▸ **Raw data**:
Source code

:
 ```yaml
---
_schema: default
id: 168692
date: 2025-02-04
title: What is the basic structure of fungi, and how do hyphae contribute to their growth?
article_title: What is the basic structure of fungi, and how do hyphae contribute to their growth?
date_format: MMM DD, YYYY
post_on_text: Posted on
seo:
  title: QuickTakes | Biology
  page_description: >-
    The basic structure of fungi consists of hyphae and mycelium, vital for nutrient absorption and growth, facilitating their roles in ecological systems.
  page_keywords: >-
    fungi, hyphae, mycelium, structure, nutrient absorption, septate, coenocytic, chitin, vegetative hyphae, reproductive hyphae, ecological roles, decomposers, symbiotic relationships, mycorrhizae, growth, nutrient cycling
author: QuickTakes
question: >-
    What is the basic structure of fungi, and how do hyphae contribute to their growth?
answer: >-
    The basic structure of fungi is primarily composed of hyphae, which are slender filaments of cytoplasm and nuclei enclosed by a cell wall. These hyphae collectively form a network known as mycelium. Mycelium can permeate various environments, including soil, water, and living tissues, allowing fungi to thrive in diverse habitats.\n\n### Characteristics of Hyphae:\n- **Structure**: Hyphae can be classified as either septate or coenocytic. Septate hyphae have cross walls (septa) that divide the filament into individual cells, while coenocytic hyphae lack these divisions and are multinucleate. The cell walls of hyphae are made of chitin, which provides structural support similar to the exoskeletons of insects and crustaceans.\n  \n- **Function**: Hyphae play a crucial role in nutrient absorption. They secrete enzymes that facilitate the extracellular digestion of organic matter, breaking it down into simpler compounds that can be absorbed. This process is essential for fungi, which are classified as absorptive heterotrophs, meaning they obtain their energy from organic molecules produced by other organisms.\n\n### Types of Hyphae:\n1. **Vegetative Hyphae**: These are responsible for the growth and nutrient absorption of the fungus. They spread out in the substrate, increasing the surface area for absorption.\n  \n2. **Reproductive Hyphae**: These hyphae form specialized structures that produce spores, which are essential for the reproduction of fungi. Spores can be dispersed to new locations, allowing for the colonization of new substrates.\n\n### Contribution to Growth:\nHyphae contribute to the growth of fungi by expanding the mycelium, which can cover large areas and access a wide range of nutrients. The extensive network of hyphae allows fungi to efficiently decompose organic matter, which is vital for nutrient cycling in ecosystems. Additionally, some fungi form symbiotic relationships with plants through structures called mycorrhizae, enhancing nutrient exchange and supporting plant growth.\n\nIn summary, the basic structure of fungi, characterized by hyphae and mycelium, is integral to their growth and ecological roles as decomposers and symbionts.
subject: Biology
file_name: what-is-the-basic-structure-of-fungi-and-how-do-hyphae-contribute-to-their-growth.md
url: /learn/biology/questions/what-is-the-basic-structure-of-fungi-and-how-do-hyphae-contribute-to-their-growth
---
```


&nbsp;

▸ **What you will do**:
Write out every record again, exactly as it was written.

▸ **Answer space**:
Source code

:
 ```yaml
---
_schema: default
id: 168692
date: 2025-02-04
title: What is the basic structure of fungi, and how do hyphae contribute to their growth?
article_title: What is the basic structure of fungi, and how do hyphae contribute to their growth?
date_format: MMM DD, YYYY
post_on_text: Posted on
seo:
  title: QuickTakes | Biology
  page_description: >-
    The basic structure of fungi consists of hyphae and mycelium, vital for nutrient absorption and growth, facilitating their roles in ecological systems.
  page_keywords: >-
    fungi, hyphae, mycelium, structure, nutrient absorption, septate, coenocytic, chitin, vegetative hyphae, reproductive hyphae, ecological roles, decomposers, symbiotic relationships, mycorrhizae, growth, nutrient cycling
author: QuickTakes
question: >-
    What is the basic structure of fungi, and how do hyphae contribute to their growth?
answer: >-
    The basic structure of fungi is primarily composed of hyphae, which are slender filaments of cytoplasm and nuclei enclosed by a cell wall. These hyphae collectively form a network known as mycelium. Mycelium can permeate various environments, including soil, water, and living tissues, allowing fungi to thrive in diverse habitats.\n\n### Characteristics of Hyphae:\n- **Structure**: Hyphae can be classified as either septate or coenocytic. Septate hyphae have cross walls (septa) that divide the filament into individual cells, while coenocytic hyphae lack these divisions and are multinucleate. The cell walls of hyphae are made of chitin, which provides structural support similar to the exoskeletons of insects and crustaceans.\n  \n- **Function**: Hyphae play a crucial role in nutrient absorption. They secrete enzymes that facilitate the extracellular digestion of organic matter, breaking it down into simpler compounds that can be absorbed. This process is essential for fungi, which are classified as absorptive heterotrophs, meaning they obtain their energy from organic molecules produced by other organisms.\n\n### Types of Hyphae:\n1. **Vegetative Hyphae**: These are responsible for the growth and nutrient absorption of the fungus. They spread out in the substrate, increasing the surface area for absorption.\n  \n2. **Reproductive Hyphae**: These hyphae form specialized structures that produce spores, which are essential for the reproduction of fungi. Spores can be dispersed to new locations, allowing for the colonization of new substrates.\n\n### Contribution to Growth:\nHyphae contribute to the growth of fungi by expanding the mycelium, which can cover large areas and access a wide range of nutrients. The extensive network of hyphae allows fungi to efficiently decompose organic matter, which is vital for nutrient cycling in ecosystems. Additionally, some fungi form symbiotic relationships with plants through structures called mycorrhizae, enhancing nutrient exchange and supporting plant growth.\n\nIn summary, the basic structure of fungi, characterized by hyphae and mycelium, is integral to their growth and ecological roles as decomposers and symbionts.
subject: Biology
file_name: what-is-the-basic-structure-of-fungi-and-how-do-hyphae-contribute-to-their-growth.md
url: /learn/biology/questions/what-is-the-basic-structure-of-fungi-and-how-do-hyphae-contribute-to-their-growth
---
```


&nbsp;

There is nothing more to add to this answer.